Kernel Methods

Semidefinite Programming for Classification Learning

Knowledge about local invariances with respect to given pattern transformations can greatly improve the accuracy of classification. Approaches are either based on regularisation or on the generation of virtual (transformed) examples. We developed a new framework for learning linear classifiers under known transformations based on semi-definite programming. We present a new learning algorithm – the Semi-Definite Programming Machine (SDPM) – which is able to find a maximum margin hyper-plane when the training examples are polynomial trajectories instead of single points. The solution is found to be sparse in dual variables and allows to identify those points on the trajectory with minimal real-valued output as virtual support vectors. Extensions to segments of trajectories, to more than one trans- formation parameter, and to learning with kernels are conceivable.

Adaptive Margin Machines

Former approaches for learning kernel classifiers like Quadratic Programming Machines (SVMs), and Linear Programming Machines were based on minimization of a regularized margin loss where the margin was treated equivalently for each training pattern. We propose a reformulation of the minimization problem such that adaptive margins (AMM) for each training pattern are utilized.
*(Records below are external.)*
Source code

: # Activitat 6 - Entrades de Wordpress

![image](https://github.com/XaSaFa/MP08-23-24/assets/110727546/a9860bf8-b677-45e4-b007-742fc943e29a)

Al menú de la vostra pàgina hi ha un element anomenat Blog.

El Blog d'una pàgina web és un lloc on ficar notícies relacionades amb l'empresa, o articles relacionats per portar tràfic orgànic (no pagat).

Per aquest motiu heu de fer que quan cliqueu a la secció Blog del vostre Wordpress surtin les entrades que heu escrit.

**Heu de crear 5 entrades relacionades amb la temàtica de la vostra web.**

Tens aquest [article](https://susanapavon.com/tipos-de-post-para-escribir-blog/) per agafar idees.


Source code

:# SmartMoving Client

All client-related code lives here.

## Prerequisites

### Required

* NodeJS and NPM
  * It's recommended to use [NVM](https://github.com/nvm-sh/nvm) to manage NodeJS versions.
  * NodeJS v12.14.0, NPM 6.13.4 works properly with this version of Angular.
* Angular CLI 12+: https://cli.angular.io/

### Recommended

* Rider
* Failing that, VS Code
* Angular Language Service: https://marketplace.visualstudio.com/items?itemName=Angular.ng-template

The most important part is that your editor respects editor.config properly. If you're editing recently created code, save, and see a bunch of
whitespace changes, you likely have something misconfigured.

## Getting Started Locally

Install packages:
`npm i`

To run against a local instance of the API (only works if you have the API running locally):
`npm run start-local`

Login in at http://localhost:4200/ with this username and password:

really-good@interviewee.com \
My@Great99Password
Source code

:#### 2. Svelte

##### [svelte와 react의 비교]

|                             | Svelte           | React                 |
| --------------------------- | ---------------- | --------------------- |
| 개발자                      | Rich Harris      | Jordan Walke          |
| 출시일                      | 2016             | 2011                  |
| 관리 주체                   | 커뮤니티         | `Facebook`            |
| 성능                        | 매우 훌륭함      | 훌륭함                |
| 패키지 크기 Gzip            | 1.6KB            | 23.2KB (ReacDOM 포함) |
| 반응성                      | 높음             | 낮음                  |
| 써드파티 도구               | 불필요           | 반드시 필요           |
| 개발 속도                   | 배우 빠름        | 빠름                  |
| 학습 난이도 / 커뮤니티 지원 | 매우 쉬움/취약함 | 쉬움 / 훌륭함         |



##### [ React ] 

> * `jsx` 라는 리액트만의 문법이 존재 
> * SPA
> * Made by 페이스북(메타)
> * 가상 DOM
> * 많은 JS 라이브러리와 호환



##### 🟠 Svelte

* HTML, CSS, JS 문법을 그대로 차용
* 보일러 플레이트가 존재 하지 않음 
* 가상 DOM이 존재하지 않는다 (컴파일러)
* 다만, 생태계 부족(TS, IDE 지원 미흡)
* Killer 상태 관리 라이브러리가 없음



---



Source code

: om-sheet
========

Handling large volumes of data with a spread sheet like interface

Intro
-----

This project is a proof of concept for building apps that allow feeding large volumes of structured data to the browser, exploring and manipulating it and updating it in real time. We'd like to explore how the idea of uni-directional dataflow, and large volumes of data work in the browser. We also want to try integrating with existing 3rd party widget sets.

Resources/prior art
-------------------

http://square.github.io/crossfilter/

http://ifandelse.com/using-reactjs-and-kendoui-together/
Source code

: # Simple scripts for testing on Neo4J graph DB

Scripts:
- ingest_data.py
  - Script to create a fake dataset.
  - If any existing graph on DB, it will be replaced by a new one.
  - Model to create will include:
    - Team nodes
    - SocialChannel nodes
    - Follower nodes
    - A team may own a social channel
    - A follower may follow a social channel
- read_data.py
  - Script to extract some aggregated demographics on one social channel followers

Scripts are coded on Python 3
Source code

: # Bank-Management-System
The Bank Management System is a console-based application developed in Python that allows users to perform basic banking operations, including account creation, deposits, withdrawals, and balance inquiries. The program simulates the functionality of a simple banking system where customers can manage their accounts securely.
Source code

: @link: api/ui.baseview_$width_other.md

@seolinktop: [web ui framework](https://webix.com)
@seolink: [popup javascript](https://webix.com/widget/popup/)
Furthermore, we give bounds on the generalization error of AMMs which justify their robustness against outliers. We show experimentally that the generalization error of AMMs is comparable to QP- and LP-Machines on benchmark datasets from the UCI repository.

Ordinal Regression

In contrast to the standard machine learning tasks of classification and metric regression we investigate the problem of predicting variables of ordinal scale, a setting referred to as ordinal regression. This problem arises frequently in the social sciences and in information retrieval where human preferences play a major role. Whilst approaches proposed in Statistics rely on a probability model of a latent (unobserved) variable we present a distribution independent risk formulation of ordinal regression which allows us to derive uniform convergence bounds. Applying these bounds we present a large margin algorithm that is based on a mapping from objects to scalar utility values though classifying pairs of objects.

Classification Learning on Proximity Data

We investigate the problem of learning a classification task on data represented in terms of their pair wise proximities. This representation does not refer to an explicit feature representation of the data items and is thus more general than the standard approach of using Euclidean feature vectors, from which pair wise proximities can always be calculated. Our approach based on a linear threshold model in the proximity values themselves, which is optimized using Structural Risk Minimization. We show that prior knowledge about the problem can be incorporated by the choice of distance measures and examine different metrics w.r.t. their generalization.